• _INFORMATION_:
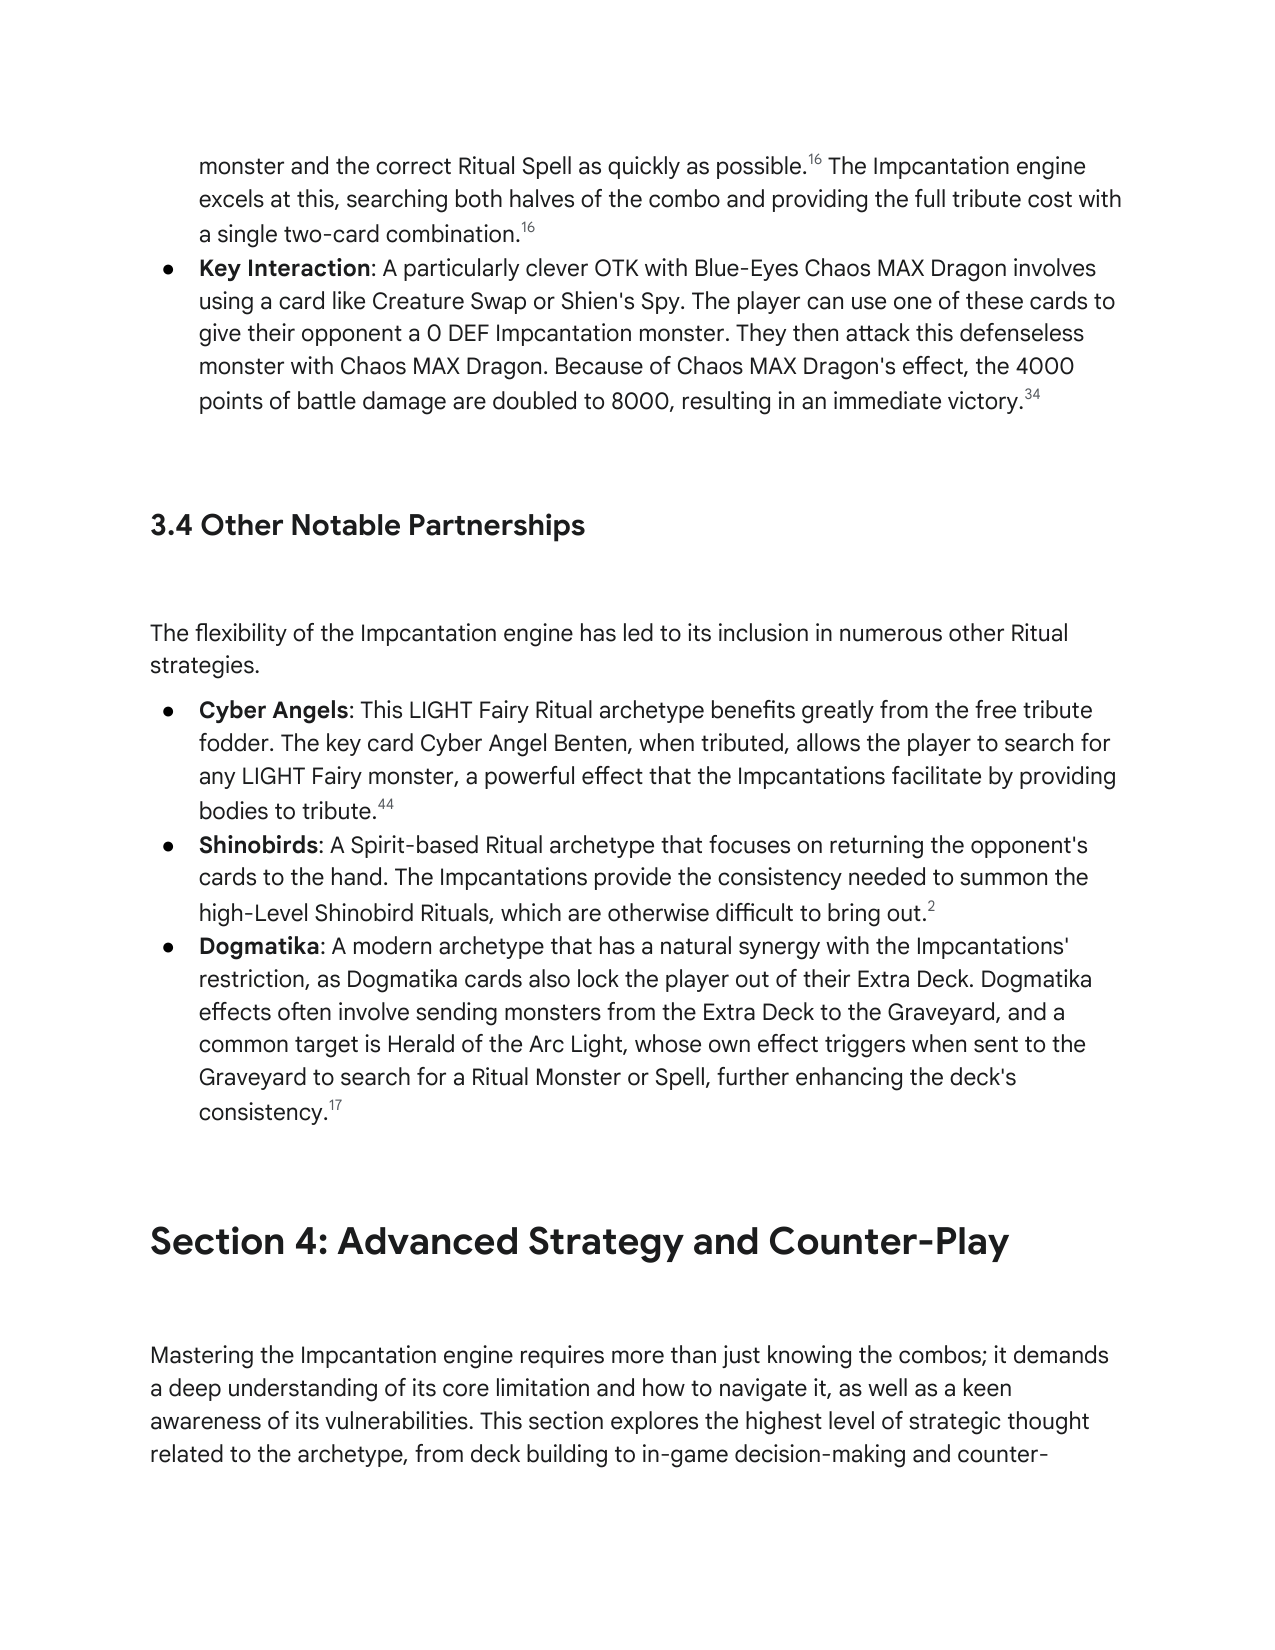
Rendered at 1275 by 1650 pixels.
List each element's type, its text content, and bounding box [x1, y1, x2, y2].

list Cyber Angels: This LIGHT Fairy Ritual archetype benefits greatly from the free tribute fodder. The key card Cyber Angel Benten, when tributed, allows the player to search for any LIGHT Fairy monster, a powerful effect that the Impcantations facilitate by providing bodies to tribute.44 [161, 697, 1125, 827]
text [150, 1342, 1125, 1468]
list Shinobirds: A Spirit-based Ritual archetype that focuses on returning the opponent's cards to the hand. The Impcantations provide the consistency needed to summon the high-Level Shinobird Rituals, which are otherwise difficult to bring out.2 [161, 831, 1125, 928]
subtitle Section 4: Advanced Strategy and Counter-Play [150, 1218, 1125, 1265]
list Dogmatika: A modern archetype that has a natural synergy with the Impcantations' restriction, as Dogmatika cards also lock the player out of their Extra Deck. Dogmatika effects often involve sending monsters from the Extra Deck to the Graveyard, and a common target is Herald of the Arc Light, whose own effect triggers when sent to the Graveyard to search for a Ritual Monster or Spell, further enhancing the deck's consistency.17 [161, 932, 1125, 1128]
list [161, 150, 1125, 250]
text The flexibility of the Impcantation engine has led to its inclusion in numerous other Ritual strategies. [150, 619, 1125, 680]
list Key Interaction: A particularly clever OTK with Blue-Eyes Chaos MAX Dragon involves using a card like Creature Swap or Shien's Spy. The player can use one of these cards to give their opponent a 0 DEF Impcantation monster. They then attack this defenseless monster with Chaos MAX Dragon. Because of Chaos MAX Dragon's effect, the 4000 points of battle damage are doubled to 8000, resulting in an immediate victory.34 [161, 254, 1125, 417]
subtitle 3.4 Other Notable Partnerships [150, 507, 1125, 543]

• _WORK TO COMPLETE_: Start at the line with "list [161, 150, 1125, 250]". Give that line and every line after it again, word for word, through the last line above.

• _REPLY TO THE EXERCISE_:
list [161, 150, 1125, 250]
text The flexibility of the Impcantation engine has led to its inclusion in numerous other Ritual strategies. [150, 619, 1125, 680]
list Key Interaction: A particularly clever OTK with Blue-Eyes Chaos MAX Dragon involves using a card like Creature Swap or Shien's Spy. The player can use one of these cards to give their opponent a 0 DEF Impcantation monster. They then attack this defenseless monster with Chaos MAX Dragon. Because of Chaos MAX Dragon's effect, the 4000 points of battle damage are doubled to 8000, resulting in an immediate victory.34 [161, 254, 1125, 417]
subtitle 3.4 Other Notable Partnerships [150, 507, 1125, 543]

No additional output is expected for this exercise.